In the afterglow of a three-game weekend sweep of the World Series Champions, St. Louis Cardinals, fans of the New York Mets woke up this morning to the news that Bill Maher is a minority owner of the Mets franchise.
Maher is a comedian with political commentary laced through his routines. He’s a combination of Will Rogers, op-ed pieces for The New York Times, and an edgier White House Correspondents Dinner.
Baseball and show business is not a novel pairing, though. Bill Murray is a part-owner of the St. Paul Saints, a minor league team. Bob Hope had a stake in the Cleveland Indians. Bing Crosby owned a piece of the Pittsburgh Pirates. And CBS was the last owner of the New York Yankees until it sold the pinstriped franchise to a Cleveland shipbuilder named George Steinbrenner and several minority partners.
Maher’s entry into baseball team ownership piqued my curiosity regarding the absence of fellow comedian and Mets fan Jerry Seinfeld from the Mets ownership roster. Mr. Seinfeld undoubtedly has the resources necessary for a slice of the “Orange and Blue” thanks to syndication of Seinfeld that will likely be robust well into the 2020s.
Of course, in the alternative universe of Seinfeld, a Jerry Seinfeld ownership would cause havoc in Jerry’s home base of 129 West 81st Street, Apartment 5A, located on the Upper West Side of Manhattan.
Imagine that Jerry is flush with cash after the pilot for Jerry sells 100 million DVDs in Asia under the Super Terrific Happy Hour name. Of course, George Costanza cannot participate freely with his share of the profits as co-creator. He has a restrictive pre-nuptial agreement with his wife, Amanda.

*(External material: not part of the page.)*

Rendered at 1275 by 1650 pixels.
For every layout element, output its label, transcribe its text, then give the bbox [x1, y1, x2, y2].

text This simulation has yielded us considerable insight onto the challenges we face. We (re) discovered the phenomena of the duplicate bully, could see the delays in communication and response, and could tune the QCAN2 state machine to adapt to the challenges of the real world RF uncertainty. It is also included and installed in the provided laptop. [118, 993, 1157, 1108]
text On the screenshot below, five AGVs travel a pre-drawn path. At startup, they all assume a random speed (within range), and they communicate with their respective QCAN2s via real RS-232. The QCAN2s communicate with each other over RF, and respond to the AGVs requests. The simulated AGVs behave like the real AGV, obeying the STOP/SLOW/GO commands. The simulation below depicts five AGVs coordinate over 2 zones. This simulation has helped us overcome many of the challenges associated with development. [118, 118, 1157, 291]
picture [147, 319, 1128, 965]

In the story arc for a recent season of Curb Your Enthusiasm, we learned that George married Amanda some time after the “New York Four” went to prison in the Seinfeld finale, then created an iPhone application called the iToilet that linked a GPS to the nearest available restroom, and became a multi-millionaire.
But, George’s ignorance of common etiquette, for example, blowing his nose in a cloth napkin, led to Amanda divorcing him. During the marriage, George and Amanda invested with Bernie Madoff. After the divorce, George kept his investments with Madoff while Amanda wisely withdrew her money. So, George marries Amanda for a second time, presumably, for the money that he once had, but can no longer enjoy with a free reign.
With a wealth of baseball experience as the New York Yankees’ Assistant to the Traveling Secretary, George begs Jerry for a job with the Mets so he can recapture the sliver of self-respect that he once possessed. Kramer will also lobby Jerry to bring his ketchup-mustard combination idea to the concession stands at Citi Field.
And Elaine will pester Jerry to set her up with David Wright. Or R.A. Dickey. Or Mike Baxter.
I wonder if Keith Hernandez would get jealous.